DATASET EXTRACT>
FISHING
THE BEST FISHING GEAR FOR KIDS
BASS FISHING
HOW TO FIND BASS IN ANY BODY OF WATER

---

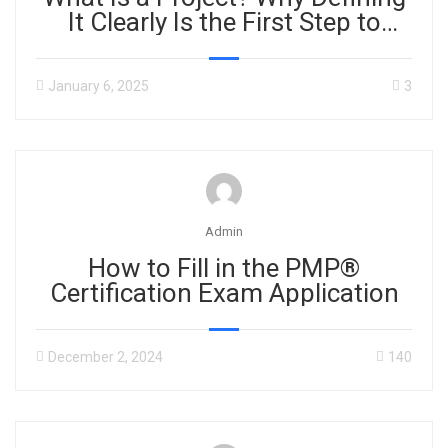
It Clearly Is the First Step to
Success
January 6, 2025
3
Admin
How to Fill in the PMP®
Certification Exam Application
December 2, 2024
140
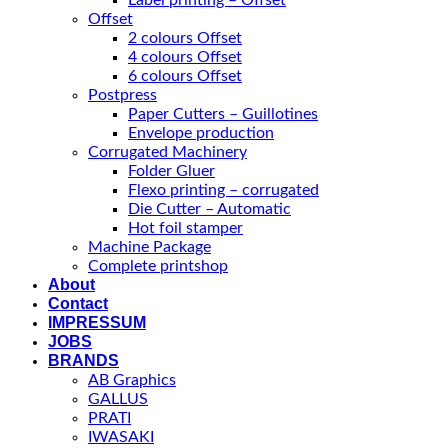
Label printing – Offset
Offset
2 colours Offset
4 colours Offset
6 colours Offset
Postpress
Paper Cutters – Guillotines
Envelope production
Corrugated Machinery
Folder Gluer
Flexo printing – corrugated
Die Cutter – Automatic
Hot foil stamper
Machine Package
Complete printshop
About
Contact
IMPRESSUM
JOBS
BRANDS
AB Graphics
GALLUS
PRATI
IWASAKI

--

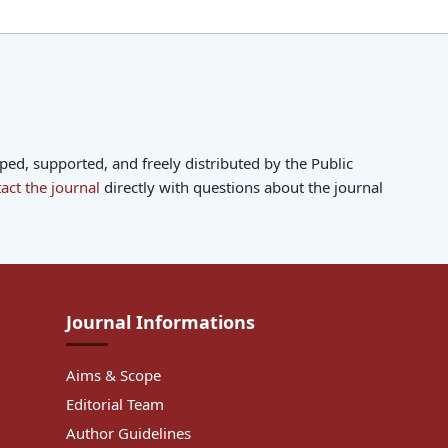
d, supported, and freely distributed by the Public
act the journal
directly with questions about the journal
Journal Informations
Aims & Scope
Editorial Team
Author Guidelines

TASK DIRECTIONS> Locate every line in the items above that contains the word "BASS" with the same capitalization, and copy each of those lines.

WRITTEN RESPONSE>
BASS FISHING
HOW TO FIND BASS IN ANY BODY OF WATER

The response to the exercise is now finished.